Please tell me a little about your background. How and why did your career path lead you to transplant nursing?

I am an advanced practice nurse specializing in solid organ transplantation, especially for kidney/pancreas and liver transplantation. My scope of practice covers transplantation evaluation and post-transplantation care.

My journey to transplant nursing started in 2013 when I first met the liver transplant program surgery director, Dr. Hoonbae Jeon, at the University of Illinois Hospital and Health System. I was a student of the University of Illinois at Chicago nurse practitioner program and shadowed Dr. Jeon and his team in clinic and hospital settings. Dr. Jeon’s passion for organ transplantation and clinical practice of giving hope inspired me. I first became the kidney transplant coordinator and managed the waitlist and coordinated living donor transplantationat the University of Illinois Hospital and Health System. I also managed post-kidney/pancreas transplant patients as a nurse practitioner.

During this tenure, I interconnected my clinical with my research and defended my PhD in nursing dissertation about kidney transplantation at the University of Illinois at Chicago. With national transplant registry data, I identified the inferior outcomes of kidney transplantation for patients who had impaired physical function.

In 2016, as a nurse practitioner, I joined the transplant nephrology team at Loyola University Medical Center. Working with Dr. Amishi Desai and Dr. Raquel Garcia-Roca, I managed kidney/pancreas transplant patients and acute, chronic kidney disease and renal failure of non-renal organs such as heart, lung, and liver transplant recipients.

Now, I joined the Northwestern Transplant Surgery program and started to expand my scope of practice to managing liver transplants.


What are some aspects of your nursing role that you didn’t expect?

I initially did not expect that there were such various and strict governmental policies in the organ transplant society. Also, each transplant program has its institutional policy and criteria, which transplant nurses should know throughout the transplant spectrum.


The need for organ transplants is increasing. As a transplant nurse, how does that impact your work?

Because the demands for organ transplants have increased, we, transplant nurses, have met more responsibilities to screen suitable donors, optimize the transplant candidates, and maintain the graft functions healthy to utilize one of the most limited and scarce resources, donated organs.


What additional training has been helpful in your career?
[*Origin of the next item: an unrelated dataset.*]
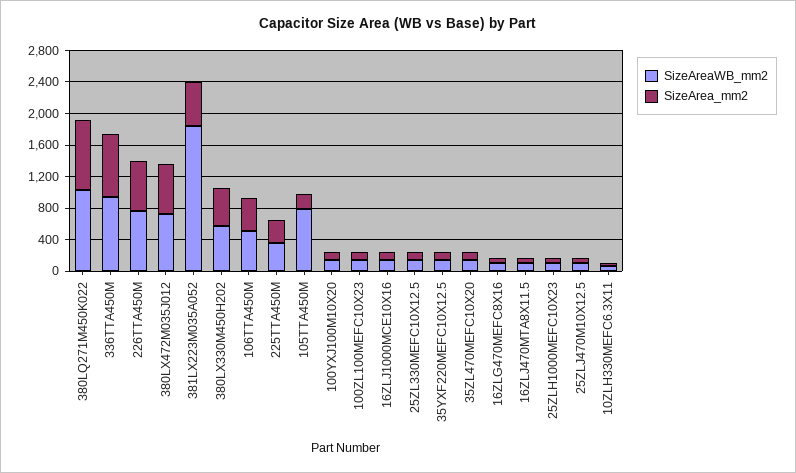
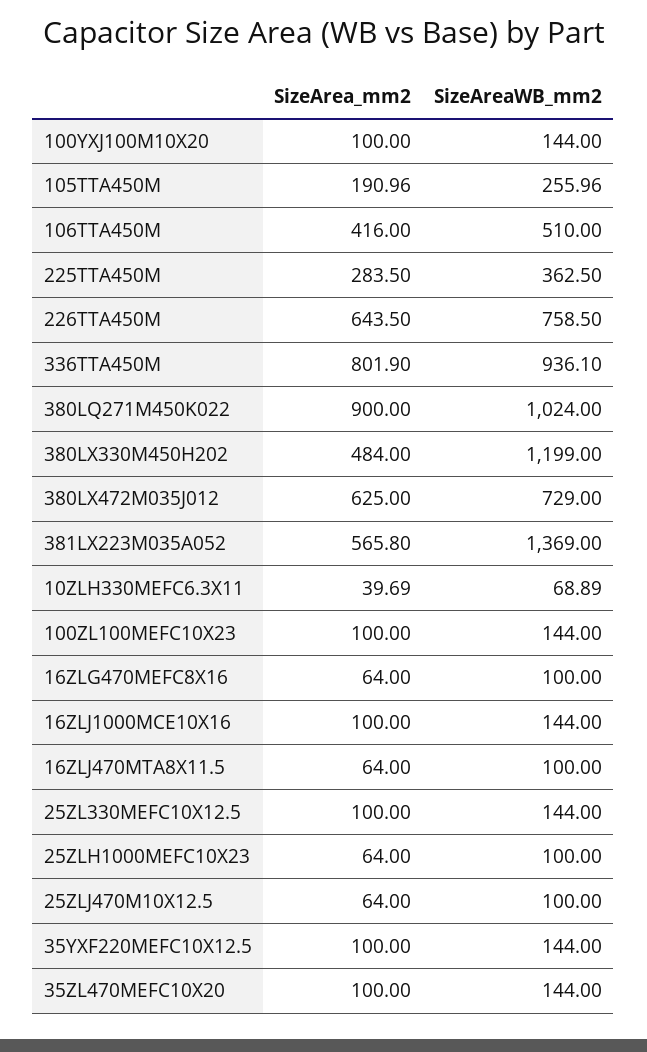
SizeAreaWB_mm2, 381LX223M035A052: 1800 -> 1369
SizeAreaWB_mm2, 380LX330M450H202: 600 -> 1199
SizeAreaWB_mm2, 105TTA450M: 800 -> 255.96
I started my nursing career in the cardiovascular intensive care unit at the Samsung Medical Center, South Korea. I learned how to interpret cardiovascular testing results such as EKG, echocardiogram, stress echocardiogram, coronary angiogram as well as to manage the advanced life saving devices such as ICD, pacemaker, ECMO, IABP, and CRRT.
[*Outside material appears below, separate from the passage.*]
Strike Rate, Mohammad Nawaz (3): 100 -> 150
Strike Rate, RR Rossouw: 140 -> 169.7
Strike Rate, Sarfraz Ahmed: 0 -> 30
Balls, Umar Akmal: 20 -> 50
This training helped me significantly screening cardiovascular diseases of transplant candidates on the kidney transplant waitlist. Also, I studied advanced physiology and pathophysiology, including renal, immunology, and heart, in my PhD program. These gave me the fundamental knowledge to manage immunosuppressants and various complications of transplant recipients.


How has the ITNS had an impact on the work you do, your career trajectory, and/or your pride in transplant nursing?
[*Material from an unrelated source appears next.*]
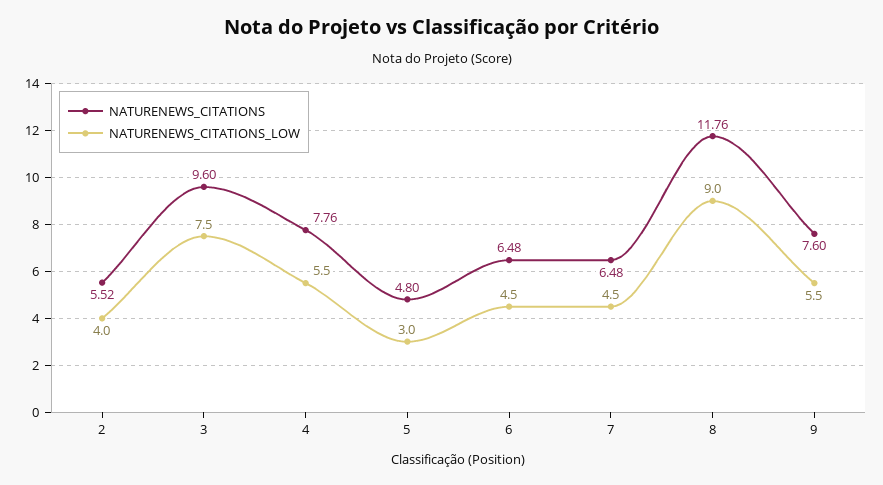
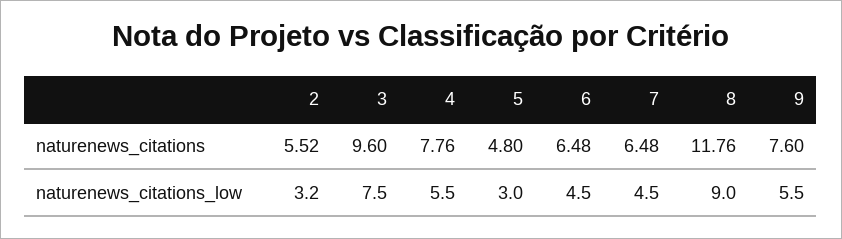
NATURENEWS_CITATIONS_LOW, 2: 4 -> 3.2

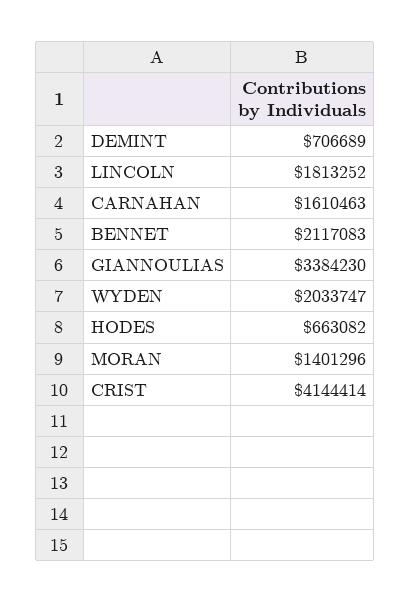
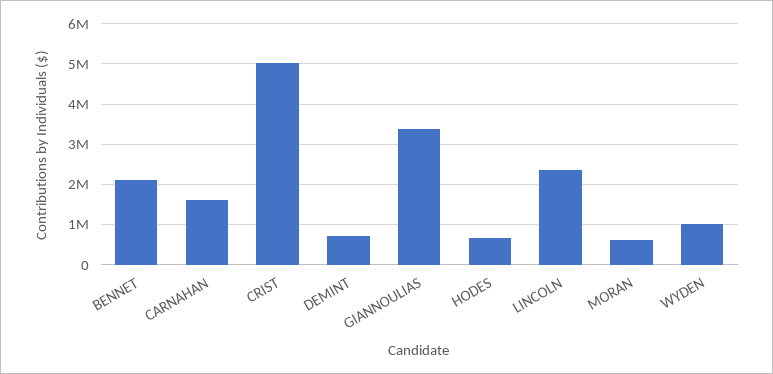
LINCOLN: 1813252 -> 2400000
WYDEN: 2033747 -> 1000000
MORAN: 1401296 -> 600000
CRIST: 4144414 -> 5000000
Dr. Joyce Trompeta at the UCSF transplant program has mentored me throughout my transplant nursing journey. She was the president of ITNS and recommended that I join ITNS leadership. Since I joined ITNS, I have met phenomenal transplant nurses who everyday help patients deal with the fear and uncertainty of transplant outcomes and complex health conditions from the complications.

From those nurses whom I met at ITNS, I have learned not only knowledge but also empathy toward the transplant patients. Most importantly, I learned I was not the only one who often felt powerless, anxiousness, and sadness when the transplant outcomes became poor, and grafts were lost. Support and encouragement from these transplant nurses are my utmost motivation to remain in the transplant community.